This time, an unknown group called the Indian Mujahedin claimed responsibility for the blasts. E-mails sent to TV networks and a Hindu political party included videos showing one of the bicycles used in the bombings, its serial number clearly visible. But many security experts think the group is actually a front, a ruse meant to put an indigenous face on a foreign-based organization.
Among the chief suspects is Harkat-ul-Jihad-i-Islami, or HuJI for short. HuJI has been blamed for bombings before, including blasts in Uttar Pradesh and Hyderabad last year that killed scores. It’s also thought to be tied to a 2002 attack on the American Center in Kolkata. If authorities are right about the group, they have a dangerous new trend on their hands. For HuJI is not based in Pakistan—India’s rival and the source of most Islamist terror in the past—but in Bangladesh: India’s other large Muslim neighbor. “Bangladesh is becoming a haven for transnational Islamists,” says Brahma Chellaney of the Centre for Policy Research in New Delhi. “It is in danger of becoming another Pakistan.”
The threat isn’t entirely new; for years, separatists fighting India have used bases in Bangladesh’s lawless and impoverished hinterland, slipping across the porous 4,000-km border at will.
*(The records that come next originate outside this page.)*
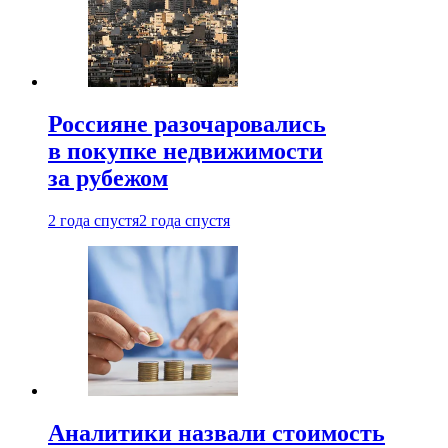
Россияне разочаровались
в покупке недвижимости
за рубежом
2 года спустя
2 года спустя
Аналитики назвали стоимость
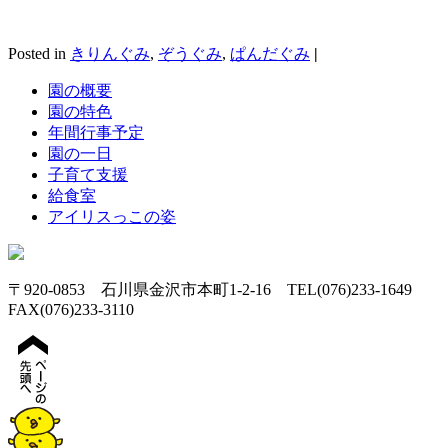
Posted in
きりんぐみ
,
ぞうぐみ
,
ぱんだぐみ
|
園の概要
園の特色
年間行事予定
園の一日
子育て支援
給食室
アイリスっこの姿
〒920-0853 石川県金沢市本町1-2-16 TEL(076)233-1649
FAX(076)233-3110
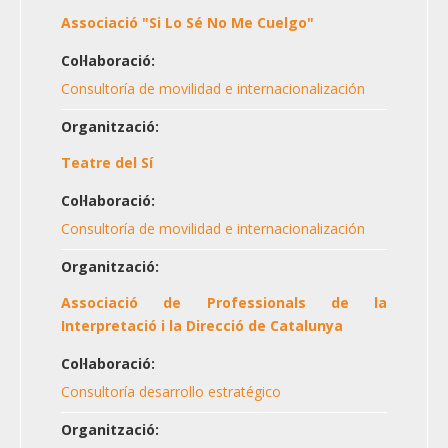
Associació "Si Lo Sé No Me Cuelgo"
Col·laboració:
Consultoría de movilidad e internacionalización
Organització:
Teatre del Sí
Col·laboració:
Consultoría de movilidad e internacionalización
Organització:
Associació de Professionals de la
Interpretació i la Direcció de Catalunya
Col·laboració:
Consultoría desarrollo estratégico
Organització:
What is new, however, is that these secular insurgents are now being joined by Islamic militants, a trend that’s accelerated since 2004, when Pakistan began reining in terrorists on its own soil under an agreement with India and under pressure from Washington. Deprived of their old bases, some of these groups—which allegedly still get aid from elements in Pakistan’s intelligence services—have now decamped to Bangladesh, where they’ve found a wellspring of recruits among the country’s increasingly disaffected population.
Some of these groups, including HuJI, have also allegedly received protection from mainstream Bangladeshi political parties, including the Bangladesh Nationalist Party, which governed the country from 2001 to 2006. Col. Gurinder Singh of the Institute for Defense Studies and Analyses in New Delhi says that Bangladeshi politicians have found it increasingly useful to fan anti-India sentiments and to blame New Delhi for Bangladesh’s economic and political chaos. Such rhetoric has lent legitimacy to anti-India terrorist groups. Singh notes that this stands in sharp contrast with Pakistan, where mainstream politicians have recently emphasized their desire for peace with India.
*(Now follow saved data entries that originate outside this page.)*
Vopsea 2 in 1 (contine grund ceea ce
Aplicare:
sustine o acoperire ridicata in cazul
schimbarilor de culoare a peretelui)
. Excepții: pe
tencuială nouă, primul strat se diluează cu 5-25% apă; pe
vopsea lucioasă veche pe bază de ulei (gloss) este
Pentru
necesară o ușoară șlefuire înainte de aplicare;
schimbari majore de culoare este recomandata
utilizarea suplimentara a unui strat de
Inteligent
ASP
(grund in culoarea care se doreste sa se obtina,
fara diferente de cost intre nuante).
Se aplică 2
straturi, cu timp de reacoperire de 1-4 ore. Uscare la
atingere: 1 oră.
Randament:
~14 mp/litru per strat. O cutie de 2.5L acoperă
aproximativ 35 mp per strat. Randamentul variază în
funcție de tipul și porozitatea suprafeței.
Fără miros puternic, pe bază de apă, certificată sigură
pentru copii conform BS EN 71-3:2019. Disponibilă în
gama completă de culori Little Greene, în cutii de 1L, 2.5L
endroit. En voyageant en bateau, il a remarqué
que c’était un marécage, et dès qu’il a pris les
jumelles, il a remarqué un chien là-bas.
HuJI started out in the 1980s as one of many Pakistan-based militias fighting the Soviets in Afghanistan. It then began targeting Indian forces in Kashmir. In 1992, it set up a branch in Bangladesh (known as HuJI-B), allegedly, according to Indian security experts, with financial support from Osama bin Laden, and began calling for the creation of an Islamic state there. In addition to attacks against India, HuJi-B has been linked to dozens of bombings and assassinations in Bangladesh, targeting moderate leaders, intellectuals and journalists. HuJI-B reportedly maintains a half-dozen camps in the hills outside Chittagong and farther south.
In March, the U.S. State Department made HuJI-B a “specially designated global terrorist organization,” noting that the group had signed bin Laden’s 1998 fatwa declaring U.S. citizens legitimate targets. But the real threat posed is to New Delhi. India is home to millions of Bangladeshis, many of them illegal migrants, whose urban communities may provide comfortable hiding places for extremists. The Indian government has lately been trying to improve ties with the Army-backed caretaker government in Dhaka, and these efforts have started paying off, says Indian security expert Wasbir Hussain. “For the first time, the [Bangladeshi] authorities have said they will seriously consider India’s claim that there are up to 200 terrorist camps in Bangladesh,” he says. “Before, they denied this outright.”
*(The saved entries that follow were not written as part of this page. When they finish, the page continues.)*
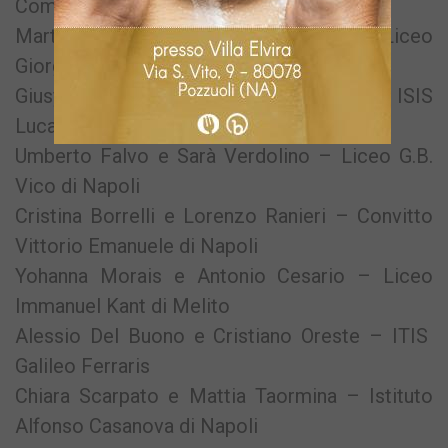
Comenio di Napoli
Martina Cesareo e Achille Rizzotto – Liceo
Giorgio Buchner di Ischia
Giusy Romano e Maria Antonio Caggiano – ISIS
Luca Pacioli di Sant’Anastasia
Umberto Falvo e Sarà Verdolino – Liceo G.B.
Vico di Napoli
Cristina Borrelli e Lorenzo Ranieri – Convitto
Vittorio Emanuele di Napoli
Yohanna Morais e Antonio Cesario – Liceo
Immanuel Kant di Melito
Alessio Del Buono e Cristiano Oreste – ITIS
Galileo Ferraris
Chiara Scarpato e Mattia Taormina – Istituto
Alfonso Casanova di Napoli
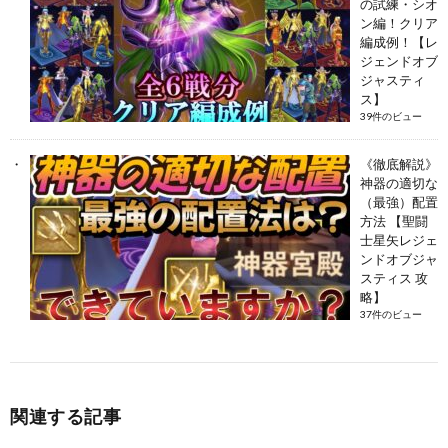
の試練・シオ
ン編！クリア
編成例！【レ
ジェンドオブ
ジャスティ
ス】
39件のビュー
《徹底解説》
神器の適切な
（最強）配置
方法 【聖闘
士星矢レジェ
ンドオブジャ
スティス 攻
略】
37件のビュー
関連する記事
But many doubt whether Bangladesh’s fragile government can take on the militants. “The state is getting weaker,” says Suba Chandran of India’s Institute of Peace and Conflict Studies. “Even if the government is sincere in trying to stop Islamic militancy from spreading, I am not sure they are able to do it.” If New Delhi applies too much political pressure—or attempts military action against the terrorist bases—it could further destabilize Bangladesh. Given the instability in Pakistan, the last thing India wants is two failed states on its borders. At least Bangladesh doesn’t have nuclear weapons.